Like any good, rejuvenating sun-downer, tea too has several names. In fact, many too many.

Camellia Sinensis - the plant whose leaves and leaf buds are used to produce tea – yields numerous varieties. The most common is Black Tea, made from fermented leaves.

In India the three most common teas are Assam tea, Darjeeling tea and Nilgiri tea and fifty blends thereof. Now they have brands like masala tea and badam tea made from semi-fermented leaves.

Have you tried white tea? It is a product of the early buds of tea plants. It’s the rarest and most expensive of the regular teas. As a result of the short oxidation, white tea contains the most health benefits of any tea.

Then there’re Flavored Teas, the most famous of which is Earl Grey Tea, named after its inventor, Charles Earl Grey. The flavoring of Earl Grey Tea comes from the Bergamot plant, which is a citrus grown plant in the Mediterranean.

Then there’s the famous English Breakfast tea and its rival Irish Breakfast tea.

And about herbal teas some other day. Let me assure my readers I’m not an adviser to Tea Board. I’m a plain, simple tea lover.

Will Drop in the Evening

At the graduate school I opted for a course in Japanese history. Our teacher was on secondment from Tokyo Imperial University. On the eve of his departure we arranged a farewell for him. One of us ventured to ask: “Enoki-san – that was his name – what is your most significant impression of India as you leave the country after three years?” As a good polite Japanese he gave the question some serious thought before venturing his reply. I was sure he would say: the priceless legacy of India’s spiritual values.

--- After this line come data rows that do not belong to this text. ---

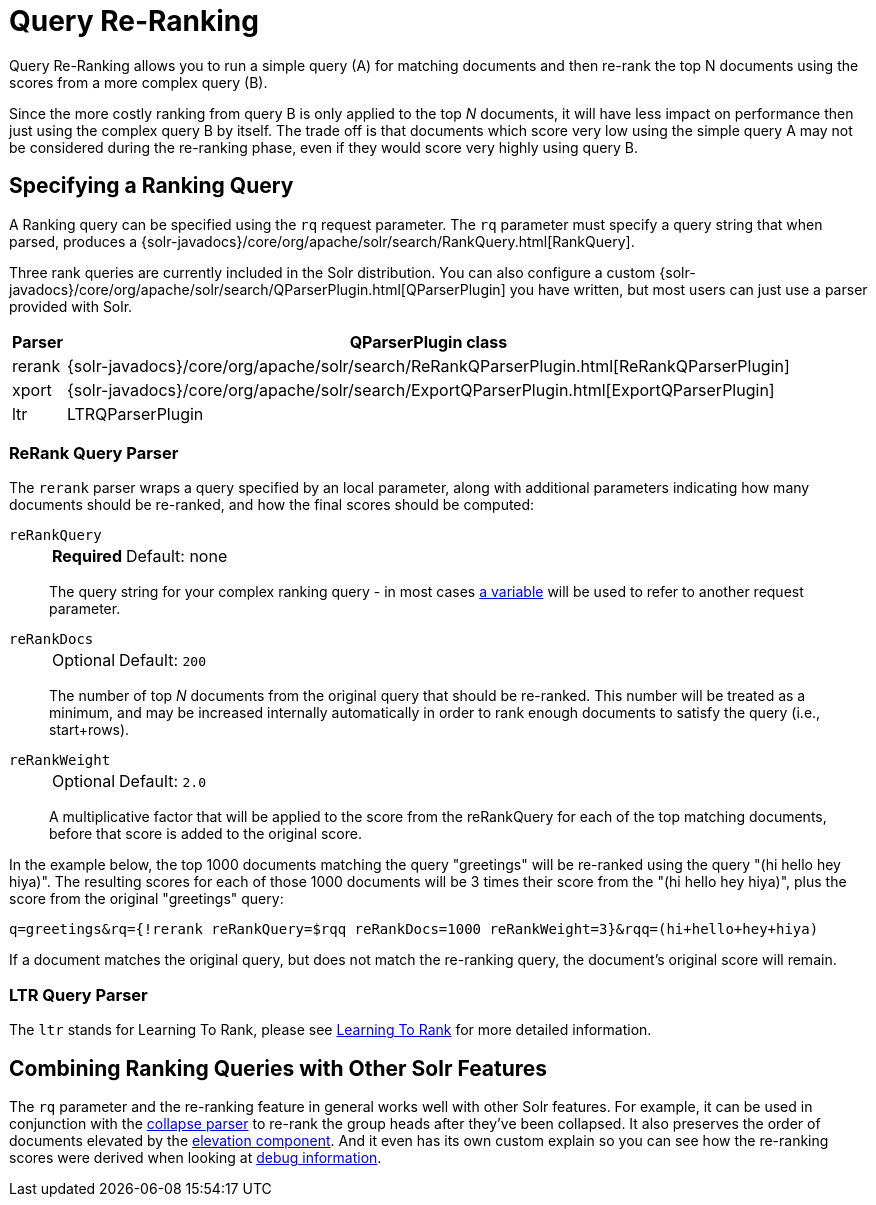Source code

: = Query Re-Ranking
// Licensed to the Apache Software Foundation (ASF) under one
// or more contributor license agreements.  See the NOTICE file
// distributed with this work for additional information
// regarding copyright ownership.  The ASF licenses this file
// to you under the Apache License, Version 2.0 (the
// "License"); you may not use this file except in compliance
// with the License.  You may obtain a copy of the License at
//
//   http://www.apache.org/licenses/LICENSE-2.0
//
// Unless required by applicable law or agreed to in writing,
// software distributed under the License is distributed on an
// "AS IS" BASIS, WITHOUT WARRANTIES OR CONDITIONS OF ANY
// KIND, either express or implied.  See the License for the
// specific language governing permissions and limitations
// under the License.

Query Re-Ranking allows you to run a simple query (A) for matching documents and then re-rank the top N documents using the scores from a more complex query (B).

Since the more costly ranking from query B is only applied to the top _N_ documents, it will have less impact on performance then just using the complex query B by itself.
The trade off is that documents which score very low using the simple query A may not be considered during the re-ranking phase, even if they would score very highly using query B.

== Specifying a Ranking Query

A Ranking query can be specified using the `rq` request parameter.
The `rq` parameter must specify a query string that when parsed, produces a {solr-javadocs}/core/org/apache/solr/search/RankQuery.html[RankQuery].

Three rank queries are currently included in the Solr distribution.
You can also configure a custom {solr-javadocs}/core/org/apache/solr/search/QParserPlugin.html[QParserPlugin] you have written, but most users can just use a parser provided with Solr.

[%autowidth.stretch,options="header"]
|===
|Parser |QParserPlugin class
|rerank |{solr-javadocs}/core/org/apache/solr/search/ReRankQParserPlugin.html[ReRankQParserPlugin]
|xport |{solr-javadocs}/core/org/apache/solr/search/ExportQParserPlugin.html[ExportQParserPlugin]
|ltr |LTRQParserPlugin
|===

=== ReRank Query Parser

The `rerank` parser wraps a query specified by an local parameter, along with additional parameters indicating how many documents should be re-ranked, and how the final scores should be computed:

`reRankQuery`::
+
[%autowidth,frame=none]
|===
s|Required |Default: none
|===
+
The query string for your complex ranking query - in most cases <<local-params.adoc#,a variable>> will be used to refer to another request parameter.

`reRankDocs`::
+
[%autowidth,frame=none]
|===
|Optional |Default: `200`
|===
+
The number of top _N_ documents from the original query that should be re-ranked.
This number will be treated as a minimum, and may be increased internally automatically in order to rank enough documents to satisfy the query (i.e., start+rows).

`reRankWeight`::
+
[%autowidth,frame=none]
|===
|Optional |Default: `2.0`
|===
+
A multiplicative factor that will be applied to the score from the reRankQuery for each of the top matching documents, before that score is added to the original score.

In the example below, the top 1000 documents matching the query "greetings" will be re-ranked using the query "(hi hello hey hiya)".
The resulting scores for each of those 1000 documents will be 3 times their score from the "(hi hello hey hiya)", plus the score from the original "greetings" query:

[source,text]
----
q=greetings&rq={!rerank reRankQuery=$rqq reRankDocs=1000 reRankWeight=3}&rqq=(hi+hello+hey+hiya)
----

If a document matches the original query, but does not match the re-ranking query, the document's original score will remain.

=== LTR Query Parser

The `ltr` stands for Learning To Rank, please see <<learning-to-rank.adoc#,Learning To Rank>> for more detailed information.

== Combining Ranking Queries with Other Solr Features

The `rq` parameter and the re-ranking feature in general works well with other Solr features.
For example, it can be used in conjunction with the <<collapse-and-expand-results.adoc#,collapse parser>> to re-rank the group heads after they've been collapsed.
It also preserves the order of documents elevated by the <<query-elevation-component.adoc#,elevation component>>.
And it even has its own custom explain so you can see how the re-ranking scores were derived when looking at <<common-query-parameters.adoc#debug-parameter,debug information>>.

I was, therefore shocked, when he replied: “Everyone in India I see wears a wrist watch.” So, what about it, I thought. Prof Enoki added after a pause: “But I find no one is punctual.” Probably he was referring to all of us, his students, who attended his seminars.

Why are we Indians notoriously unpunctual? What does time mean to us: a ceaseless continuum or a structured arrangement? Give it a thought. I’ll return to it next time

Think it Through

A secret may be sometimes best kept by keeping the secret of its being a secret, said Sir Henry Taylor, the nineteenth century British dramatist.

Do try to sell this gem to your best lady friend. If you succeed you’ve achieved something.